During the hearing held on April 24, 2024, I presented substantial evidence and arguments demonstrating that working outside in cold weather directly threatened my health. I provided testimony regarding the physical discomfort and pain I experienced, exacerbated by my age and medical history of high blood pressure. Additionally, I submitted a doctor’s note dated April 13, 2024, explicitly advising against working in cold weather due to my medical condition. Despite presenting this evidence and argument, the decision failed to adequately address the significant health risks I faced. Mr. Bret Edwards did not express any disagreement with my concerns during the hearing. However, the decision abruptly dismissed my claims and asserted that I did not face working conditions constituting a danger to my health or safety.Footnote 9

[13] The General Division makes an important factual error if it bases its decision on a factual finding it made by ignoring or misunderstanding evidence.Footnote 10 In other words, the evidence goes squarely against or doesn’t support a factual finding the General Division made.Footnote 11

[14] I can presume the General Division reviewed all the evidence—in its decision it doesn’t have to refer to every piece of evidence.Footnote 12 I can’t reweigh the evidence.Footnote 13 And I can’t find an arguable case the General Division made an error only because I would have weighed the evidence differently or come to a different decision based on the evidence.

[15] The Claimant hasn’t pointed to specific evidence the General Division ignored or misunderstood.

[16] The General Division’s decision lists the evidence about the effects of the Claimant’s working conditions on his health at paragraph 19. This includes his testimony. Then it sets out the relevant law (paragraph 20), and reviews and weighs the evidence (paragraphs 22, 23, 25 to 27, 29, 30, 33, and 34) to arrive at its findings of fact (paragraphs 21, 24, 28, 31, 32).
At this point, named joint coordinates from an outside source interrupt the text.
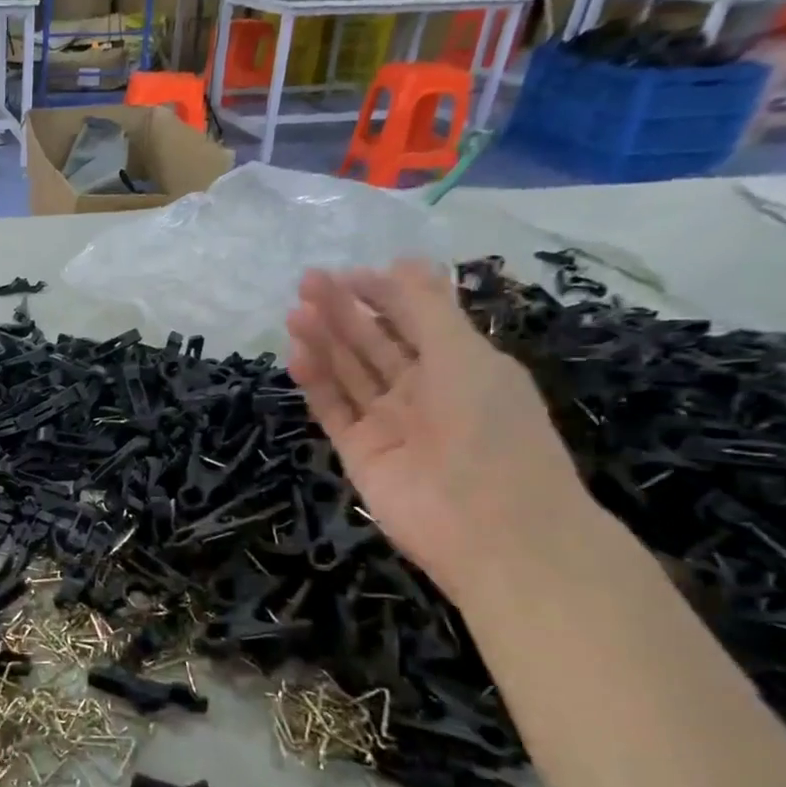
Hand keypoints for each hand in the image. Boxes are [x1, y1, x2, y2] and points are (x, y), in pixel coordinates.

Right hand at [285, 260, 594, 604]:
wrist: (490, 526)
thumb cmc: (489, 428)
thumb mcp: (465, 355)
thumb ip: (428, 309)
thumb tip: (402, 260)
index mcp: (459, 366)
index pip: (413, 320)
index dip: (381, 293)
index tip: (347, 273)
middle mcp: (422, 391)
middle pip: (374, 343)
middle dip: (344, 311)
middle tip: (307, 282)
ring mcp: (389, 424)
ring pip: (349, 373)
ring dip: (324, 341)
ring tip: (295, 313)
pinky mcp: (360, 452)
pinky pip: (334, 410)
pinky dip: (316, 383)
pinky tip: (297, 354)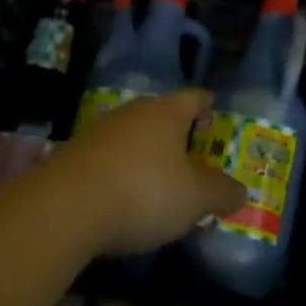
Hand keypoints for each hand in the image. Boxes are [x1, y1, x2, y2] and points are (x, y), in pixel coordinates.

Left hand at [50, 90, 246, 254]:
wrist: (64, 207)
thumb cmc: (143, 192)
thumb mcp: (194, 199)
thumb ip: (221, 193)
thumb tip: (241, 191)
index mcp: (167, 112)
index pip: (194, 98)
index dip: (206, 105)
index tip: (213, 112)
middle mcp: (133, 112)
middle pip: (161, 115)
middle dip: (176, 132)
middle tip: (191, 153)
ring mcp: (99, 131)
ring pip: (132, 136)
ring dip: (145, 153)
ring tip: (158, 179)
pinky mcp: (73, 156)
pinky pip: (107, 158)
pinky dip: (120, 172)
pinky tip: (122, 196)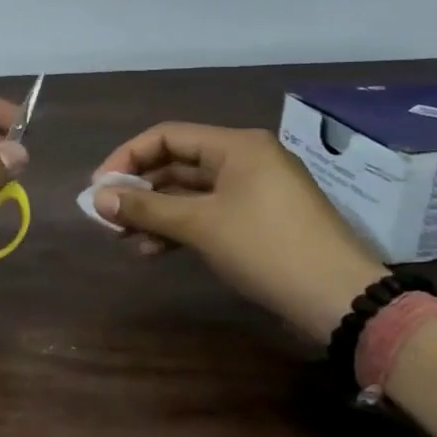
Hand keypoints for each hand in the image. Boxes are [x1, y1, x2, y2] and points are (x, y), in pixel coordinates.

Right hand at [91, 123, 389, 343]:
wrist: (340, 300)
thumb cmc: (267, 248)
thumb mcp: (199, 225)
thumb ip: (145, 208)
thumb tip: (96, 199)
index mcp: (236, 146)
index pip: (166, 136)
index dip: (126, 158)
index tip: (98, 188)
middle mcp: (244, 159)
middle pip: (175, 163)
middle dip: (138, 189)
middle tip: (106, 216)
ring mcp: (253, 191)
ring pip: (187, 192)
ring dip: (153, 212)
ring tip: (124, 239)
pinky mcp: (257, 220)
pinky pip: (205, 212)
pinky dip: (177, 227)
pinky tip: (152, 250)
[17] I reviewed the documents that were before the General Division, including the evidence in the Commission’s reconsideration file (GD3). I listened to the entire recording of the General Division hearing. And I read the General Division decision, keeping in mind the legal issues it had to decide, the law it had to apply, and the relevant evidence it had to consider.

[18] I disagree with the Claimant’s position that he presented substantial evidence and arguments about how working outside in cold weather directly threatened his health. He presented very little evidence. He testified about this issue very briefly, in very general terms.Footnote 14

[19] The General Division’s decision shows me it grappled with that evidence. The General Division summarized, then weighed, the Claimant’s testimony—without ignoring or misunderstanding anything he said. The doctor’s note is one sentence. The General Division reviewed the note, weighed the note, and made a factual finding about the note—in six paragraphs of its decision.

[20] So, there isn’t an arguable case the General Division ignored or misunderstood the evidence. And there isn’t an arguable case the evidence goes squarely against or doesn’t support a factual finding the General Division made.

[21] In other words, there isn’t an arguable case the General Division made an important factual error.

There is no other reason to give the Claimant permission to appeal

[22] The Claimant is representing himself. So, I reviewed the appeal file from the General Division and read the General Division decision to see if there was an arguable case it might have made another error.Footnote 15

[23] I didn’t find that the General Division ignored or misunderstood any important evidence I didn’t already deal with, above. It didn’t decide any legal issues it had no power to decide. It identified and decided the legal issues it had to decide. And it used the correct legal tests when making its decision.

[24] This means there is no arguable case that the General Division made any other error I can consider.

Conclusion

[25] I am not giving the Claimant permission to appeal. This means that his appeal won’t go forward. And the General Division decision stands unchanged.